* [Text segment]
The following lists events that happened during 1963 in Australia.

Incumbents

Monarch – Elizabeth II
Prime Minister –  Robert Menzies
Governor General – William Sidney, 1st Viscount De L'Isle
Chief Justice – Sir Owen Dixon

State Premiers
Premier of New South Wales – Robert Heffron
Premier of South Australia – Sir Thomas Playford
Premier of Queensland – Frank Nicklin
Premier of Tasmania – Eric Reece
Premier of Western Australia – David Brand
Premier of Victoria – Henry Bolte

State Governors
Governor of New South Wales – Sir Eric Woodward 
Governor of Queensland – Sir Henry Abel Smith
Governor of South Australia – Sir Edric Bastyan
Governor of Tasmania – Sir Thomas Corbett, 2nd Baron Rowallan (until 25 March) then Sir Charles Gairdner
Governor of Western Australia – Sir Charles Gairdner (until 25 October) then Sir Douglas Kendrew
Governor of Victoria – Sir Dallas Brooks (until 8 May) then Sir Rohan Delacombe

Events
 John Carew Eccles is announced as the Australian of the Year
 The first stage of the Ord River Scheme is completed
 British nuclear tests at Maralinga ceased
 March – a special federal conference of the Australian Labor Party was called on the building of a North-west Cape communications facility which would support the US nuclear submarine capability.  Despite the opposition of the Left faction, the Australian Labor Party National Executive voted narrowly to support the base.
21 March – At the conference, Arthur Calwell and Gough Whitlam were photographed outside the venue at Kingston in Canberra.  Although Calwell was the Leader of the Opposition, neither man was a member of the federal executive.  Menzies jibed that the ALP was ruled by "36 faceless men".

* [Request 1] Name each state premier listed in the text on 1963 in Australia, along with the state he led.
* [Request 2] Resume the text on 1963 in Australia after its last sentence, adding further entries in the same style.
The items after this point are separate material, unrelated to the text on 1963 in Australia.

* [Data entries]
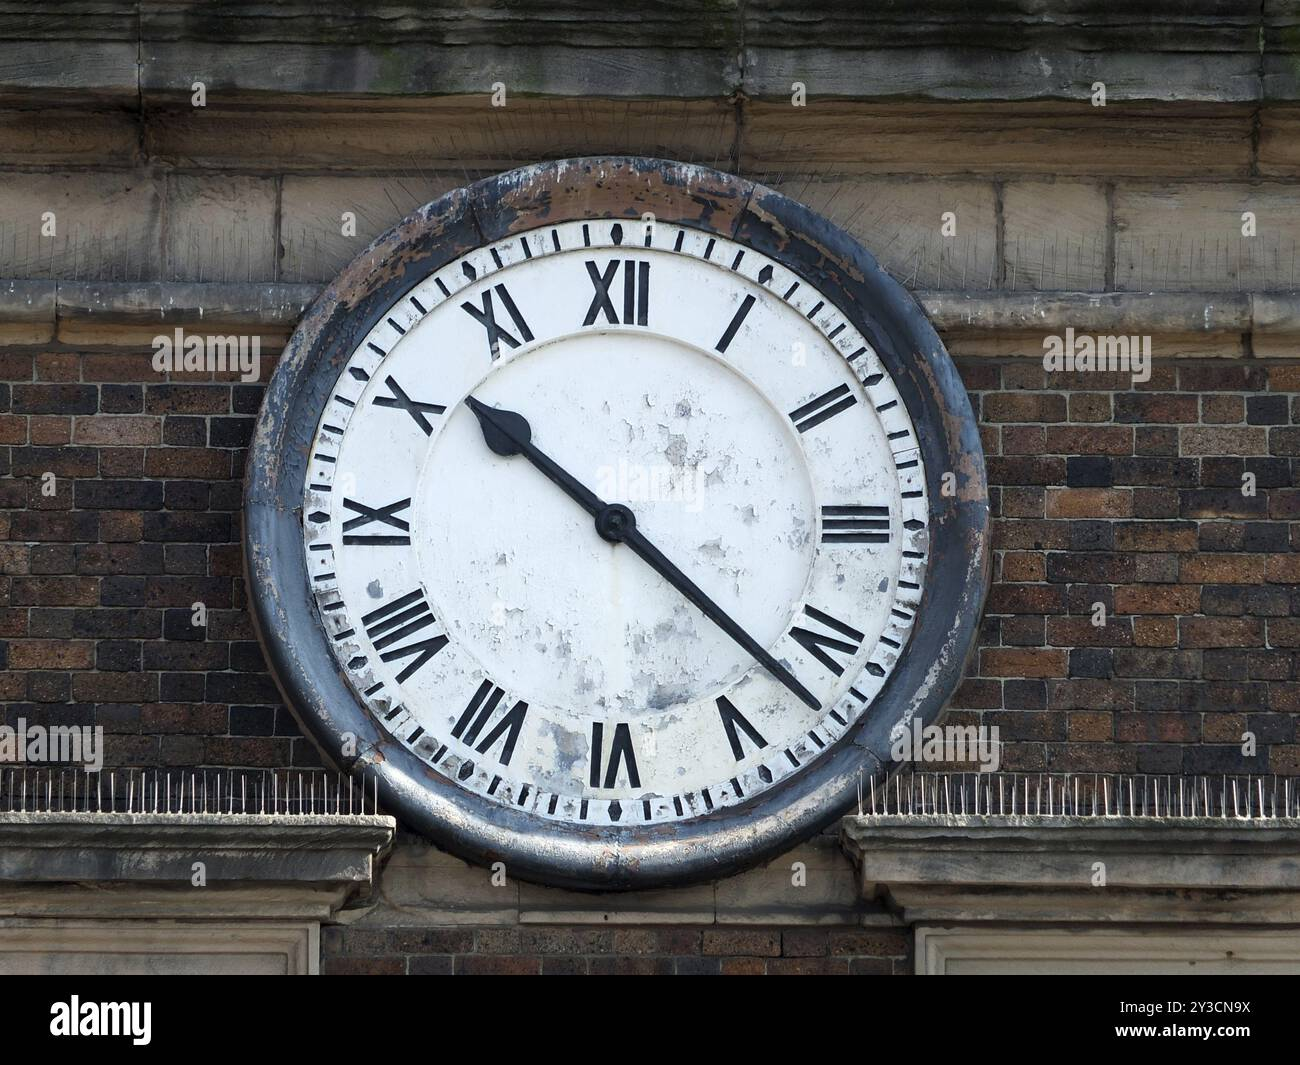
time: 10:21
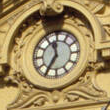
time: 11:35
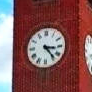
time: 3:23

--

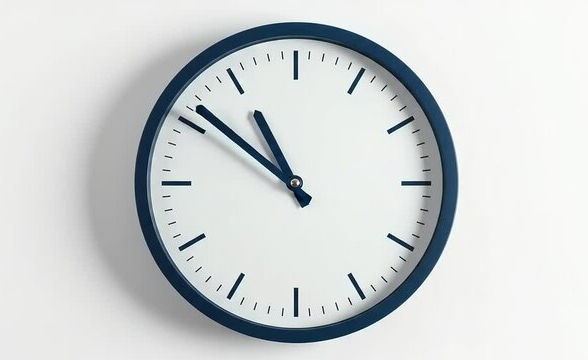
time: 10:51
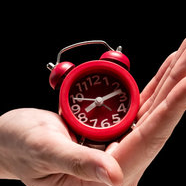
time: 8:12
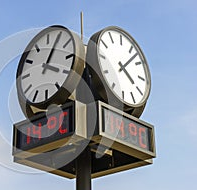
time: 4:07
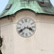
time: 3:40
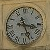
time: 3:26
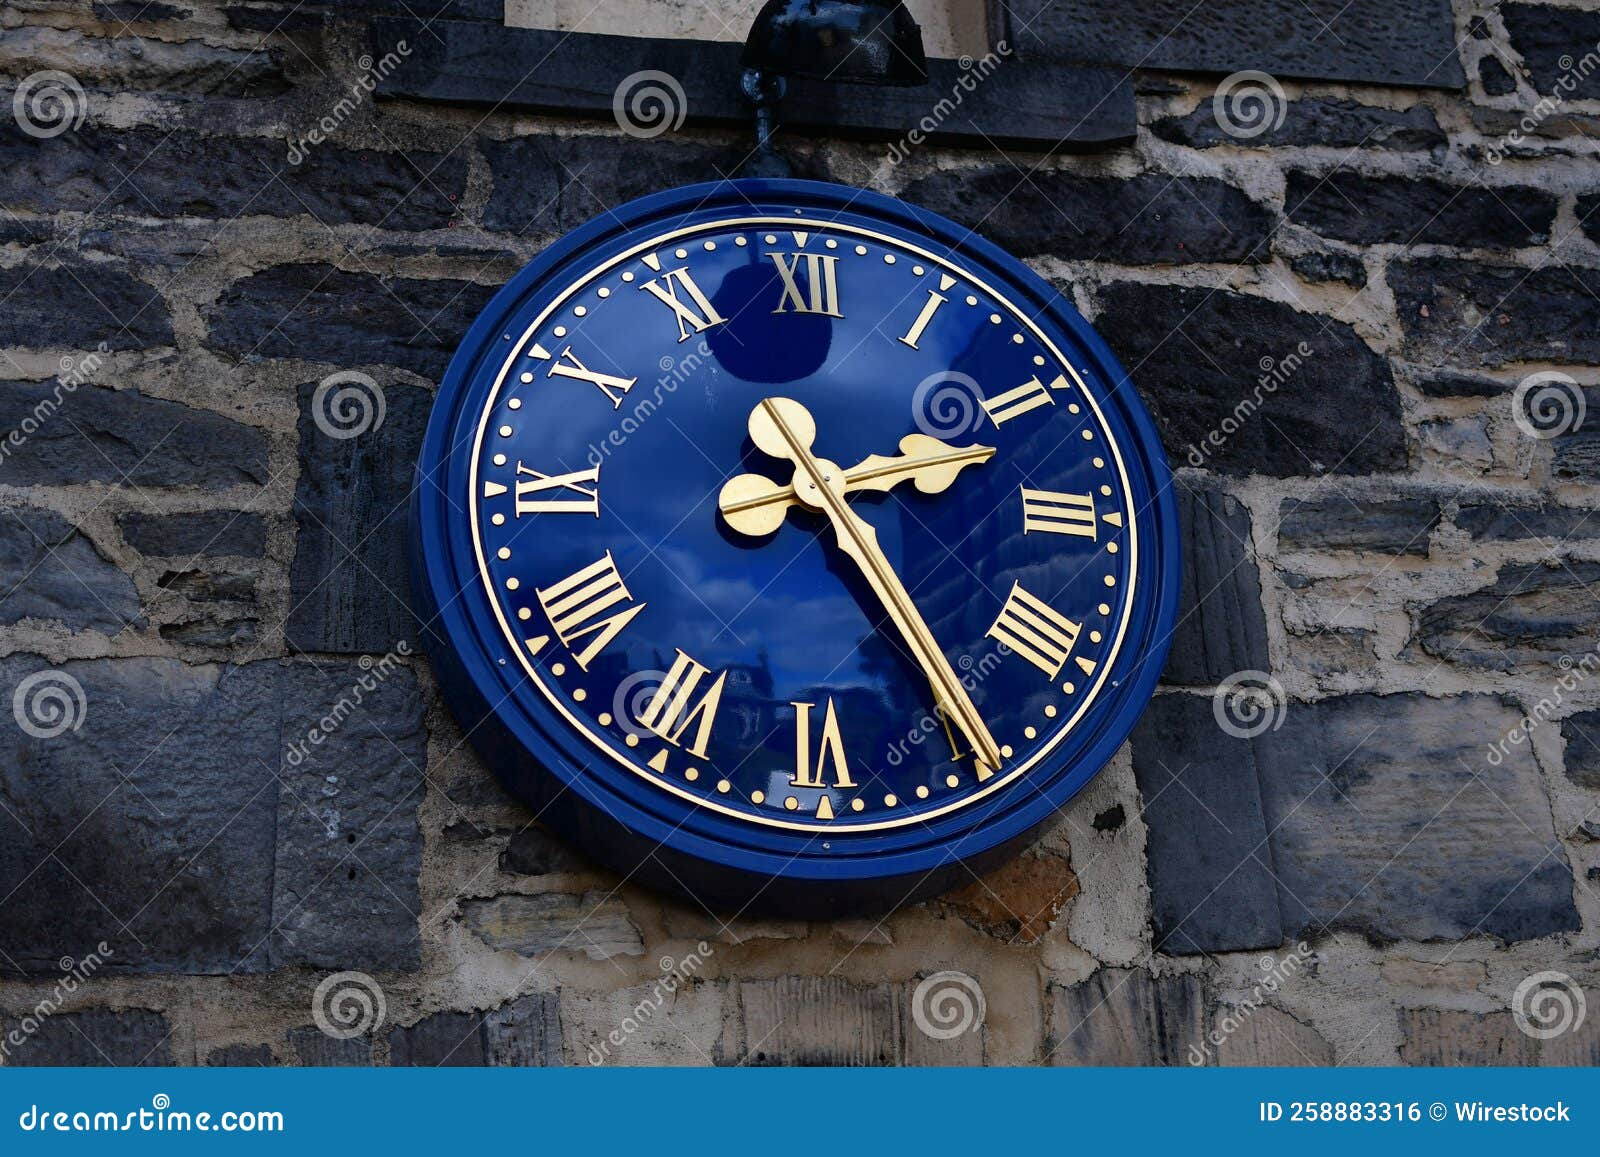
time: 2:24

--

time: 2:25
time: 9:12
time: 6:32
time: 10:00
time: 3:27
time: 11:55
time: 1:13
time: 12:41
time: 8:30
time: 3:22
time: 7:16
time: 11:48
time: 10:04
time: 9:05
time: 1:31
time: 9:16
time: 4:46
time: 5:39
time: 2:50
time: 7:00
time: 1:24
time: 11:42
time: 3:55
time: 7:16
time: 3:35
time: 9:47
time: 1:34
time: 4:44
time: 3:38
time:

* [Output 1]
- New South Wales: Robert Heffron
- South Australia: Sir Thomas Playford
- Queensland: Frank Nicklin
- Tasmania: Eric Reece
- Western Australia: David Brand
- Victoria: Henry Bolte

* [Output 2]
 14 August – Yolngu people petitioned the Australian House of Representatives with a bark petition after the government sold part of the Arnhem Land reserve on 13 March to a bauxite mining company.  The government did not consult the traditional owners. When bauxite mining at Nhulunbuy near Yirrkala went ahead, the Yolngu took their case against the mining company to the Northern Territory Supreme Court. Despite their claim not being upheld in the 1971 court decision, non-indigenous Australians were alerted to the need for indigenous representation in such decisions, and a permanent parliamentary standing committee was created to scrutinise developments at Yirrkala, among other initiatives related to the indigenous people's moral right to their lands.
 1 November – Indigenous Australians could vote in federal elections on the same basis as other electors when an amendment to the Commonwealth Electoral Act became law. The November 1963 election was the first federal election for Indigenous people in Western Australia, Queensland and the Northern Territory. Indigenous voting rights in other states had been in place since 1949.
 15 November - The Queensland Police Service raids the town of Mapoon, forcing residents at gunpoint to leave their houses and board a boat for relocation 200 km to the north.
30 November – Federal election: The Coalition government was returned with an increased majority of 10 seats over the Australian Labor Party.  The election was for the House of Representatives only.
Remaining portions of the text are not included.